Our journey started out with what Tony might have been feeling as judged based on his actions, seemingly in a similar place to Mrs. Smith’s rock journey as she was belting out Metallica’s “One.” “Darkness imprisoning me, all that I see, absolute horror…trapped in myself, body my holding cell.” Children with extreme sensory differences walk in their own nightmare, and hopefully someday Tony will feel more inclined to tell us exactly how he was feeling, but based on his actions, we know much of it was intensely negative during his first few years.
Then we move along to a group singalong next, where Tony’s singing “tell your children not to hold my hand, tell your children not to understand,” as adults around him sang “not about to see your light.” And I whispered “But if you wanna find hell with me, I can show you what it’s like.” (Danzig, “Mother”) To this, many might growl back to me a chorus of “hush little baby, don’t say a word!” (Metallica, “Enter Sandman”).

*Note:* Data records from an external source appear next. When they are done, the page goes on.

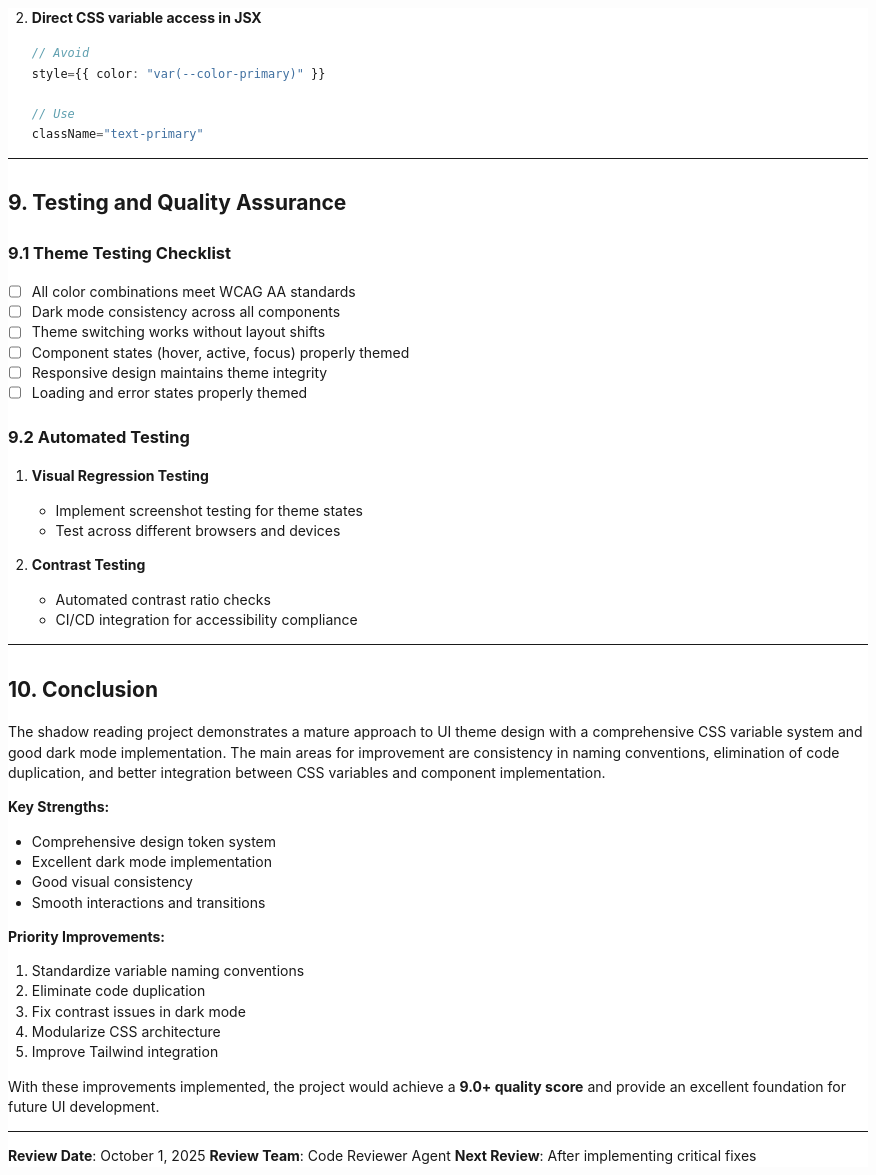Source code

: 2. **Direct CSS variable access in JSX**
   ```typescript
   // Avoid
   style={{ color: "var(--color-primary)" }}

   // Use
   className="text-primary"
   ```

---

## 9. Testing and Quality Assurance

### 9.1 Theme Testing Checklist

- [ ] All color combinations meet WCAG AA standards
- [ ] Dark mode consistency across all components
- [ ] Theme switching works without layout shifts
- [ ] Component states (hover, active, focus) properly themed
- [ ] Responsive design maintains theme integrity
- [ ] Loading and error states properly themed

### 9.2 Automated Testing

1. **Visual Regression Testing**
   - Implement screenshot testing for theme states
   - Test across different browsers and devices

2. **Contrast Testing**
   - Automated contrast ratio checks
   - CI/CD integration for accessibility compliance

---

## 10. Conclusion

The shadow reading project demonstrates a mature approach to UI theme design with a comprehensive CSS variable system and good dark mode implementation. The main areas for improvement are consistency in naming conventions, elimination of code duplication, and better integration between CSS variables and component implementation.

**Key Strengths:**
- Comprehensive design token system
- Excellent dark mode implementation
- Good visual consistency
- Smooth interactions and transitions

**Priority Improvements:**
1. Standardize variable naming conventions
2. Eliminate code duplication
3. Fix contrast issues in dark mode
4. Modularize CSS architecture
5. Improve Tailwind integration

With these improvements implemented, the project would achieve a **9.0+ quality score** and provide an excellent foundation for future UI development.

---

**Review Date**: October 1, 2025
**Review Team**: Code Reviewer Agent
**Next Review**: After implementing critical fixes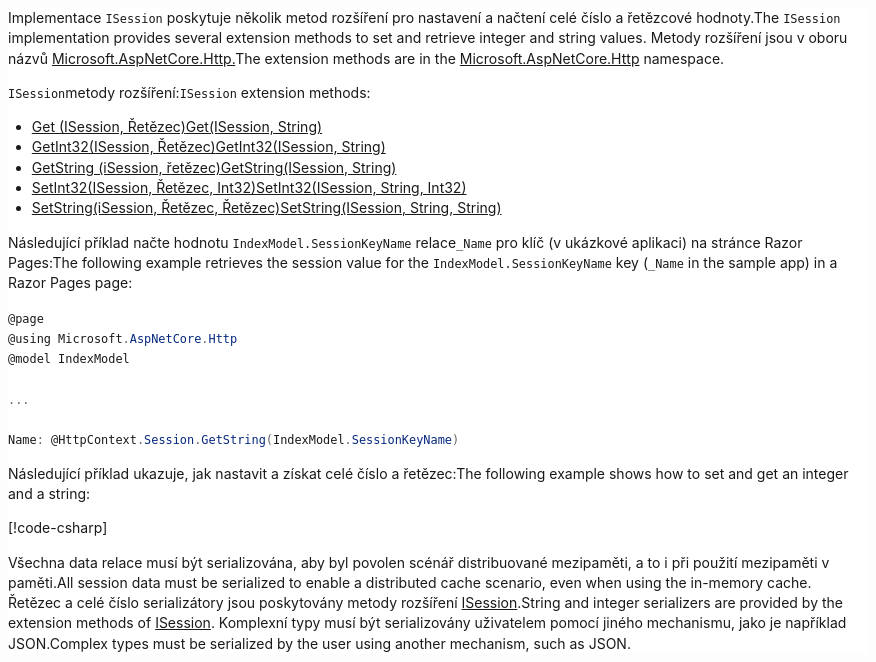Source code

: <span data-ttu-id="5a2c6-248">Implementace `ISession` poskytuje několik metod rozšíření pro nastavení a načtení celé číslo a řetězcové hodnoty.</span><span class="sxs-lookup"><span data-stu-id="5a2c6-248">The `ISession` implementation provides several extension methods to set and retrieve integer and string values.</span></span> <span data-ttu-id="5a2c6-249">Metody rozšíření jsou v oboru názvů [Microsoft.AspNetCore.Http.](/dotnet/api/microsoft.aspnetcore.http)</span><span class="sxs-lookup"><span data-stu-id="5a2c6-249">The extension methods are in the [Microsoft.AspNetCore.Http](/dotnet/api/microsoft.aspnetcore.http) namespace.</span></span>

<span data-ttu-id="5a2c6-250">`ISession`metody rozšíření:</span><span class="sxs-lookup"><span data-stu-id="5a2c6-250">`ISession` extension methods:</span></span>

* [<span data-ttu-id="5a2c6-251">Get (ISession, Řetězec)</span><span class="sxs-lookup"><span data-stu-id="5a2c6-251">Get(ISession, String)</span></span>](/dotnet/api/microsoft.aspnetcore.http.sessionextensions.get)
* [<span data-ttu-id="5a2c6-252">GetInt32(ISession, Řetězec)</span><span class="sxs-lookup"><span data-stu-id="5a2c6-252">GetInt32(ISession, String)</span></span>](/dotnet/api/microsoft.aspnetcore.http.sessionextensions.getint32)
* [<span data-ttu-id="5a2c6-253">GetString (iSession, řetězec)</span><span class="sxs-lookup"><span data-stu-id="5a2c6-253">GetString(ISession, String)</span></span>](/dotnet/api/microsoft.aspnetcore.http.sessionextensions.getstring)
* [<span data-ttu-id="5a2c6-254">SetInt32(ISession, Řetězec, Int32)</span><span class="sxs-lookup"><span data-stu-id="5a2c6-254">SetInt32(ISession, String, Int32)</span></span>](/dotnet/api/microsoft.aspnetcore.http.sessionextensions.setint32)
* [<span data-ttu-id="5a2c6-255">SetString(iSession, Řetězec, Řetězec)</span><span class="sxs-lookup"><span data-stu-id="5a2c6-255">SetString(ISession, String, String)</span></span>](/dotnet/api/microsoft.aspnetcore.http.sessionextensions.setstring)

<span data-ttu-id="5a2c6-256">Následující příklad načte hodnotu `IndexModel.SessionKeyName` relace`_Name` pro klíč (v ukázkové aplikaci) na stránce Razor Pages:</span><span class="sxs-lookup"><span data-stu-id="5a2c6-256">The following example retrieves the session value for the `IndexModel.SessionKeyName` key (`_Name` in the sample app) in a Razor Pages page:</span></span>

```csharp
@page
@using Microsoft.AspNetCore.Http
@model IndexModel

...

Name: @HttpContext.Session.GetString(IndexModel.SessionKeyName)
```

<span data-ttu-id="5a2c6-257">Následující příklad ukazuje, jak nastavit a získat celé číslo a řetězec:</span><span class="sxs-lookup"><span data-stu-id="5a2c6-257">The following example shows how to set and get an integer and a string:</span></span>

[!code-csharp[](app-state/samples/3.x/SessionSample/Pages/Index.cshtml.cs?name=snippet1&highlight=18-19,22-23)]

<span data-ttu-id="5a2c6-258">Všechna data relace musí být serializována, aby byl povolen scénář distribuované mezipaměti, a to i při použití mezipaměti v paměti.</span><span class="sxs-lookup"><span data-stu-id="5a2c6-258">All session data must be serialized to enable a distributed cache scenario, even when using the in-memory cache.</span></span> <span data-ttu-id="5a2c6-259">Řetězec a celé číslo serializátory jsou poskytovány metody rozšíření [ISession](/dotnet/api/microsoft.aspnetcore.http.isession).</span><span class="sxs-lookup"><span data-stu-id="5a2c6-259">String and integer serializers are provided by the extension methods of [ISession](/dotnet/api/microsoft.aspnetcore.http.isession).</span></span> <span data-ttu-id="5a2c6-260">Komplexní typy musí být serializovány uživatelem pomocí jiného mechanismu, jako je například JSON.</span><span class="sxs-lookup"><span data-stu-id="5a2c6-260">Complex types must be serialized by the user using another mechanism, such as JSON.</span></span>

And then perhaps I might sing a jumbled medley along these lines: “someone take these dreams away that point me to another day,” (Nine Inch Nails, “Dead Souls”) “anxiety’s attacking me, and my air is getting thin, I’m in trouble for the things I haven’t got to yet,” (Megadeath, “Sweating Bullets”), but “I will remember the love our souls had sworn to make, now I watch the falling rain,” (Pantera, “Cemetery Gates”).
But at the end of the day, I don’t want to be forever weeping or internally screaming “angry again, angry AGAIN, ANGRY-OW!” (Megadeth, “Angry Again,” italics and caps emphasis mine). I have personally come to prefer the view of the Stoics on matters such as these, which involves focusing on what I can control rather than what I can’t, while doing what I can to embrace the most positive emotions possible. Not everyone is ready or feeling able to seek a more tranquil place about any of this.
Something I would like to share with those of you who are new here is how I would recommend those types of questions be framed, and that involves being mindful that the parents of an individual with certain disabilities might not be having any kind of special occasion. Because even though so many of Tony’s intense behaviors are either dramatically improved or extinguished, our Valentine’s day celebration this year still is going to be only a short and quiet dinner (that could easily get interrupted or ended) on the balcony during the last hour of a clinical supervision overlap on Feb. 15th.
So perhaps maybe ask, “Do you have anything you’re looking forward to coming up?” Or maybe, “What was the happiest moment you’ve had recently?” And when it comes to friends, unless you’re a therapist who needs to know, maybe just go with “what does your kiddo like to do?” Because they might not have friends. And the happiest moment anyone in that family is having might not be a holiday, it might not be a birthday…and it could possibly lead to a parent or caregiver of a disabled loved one feeling grief or rage to assume differently.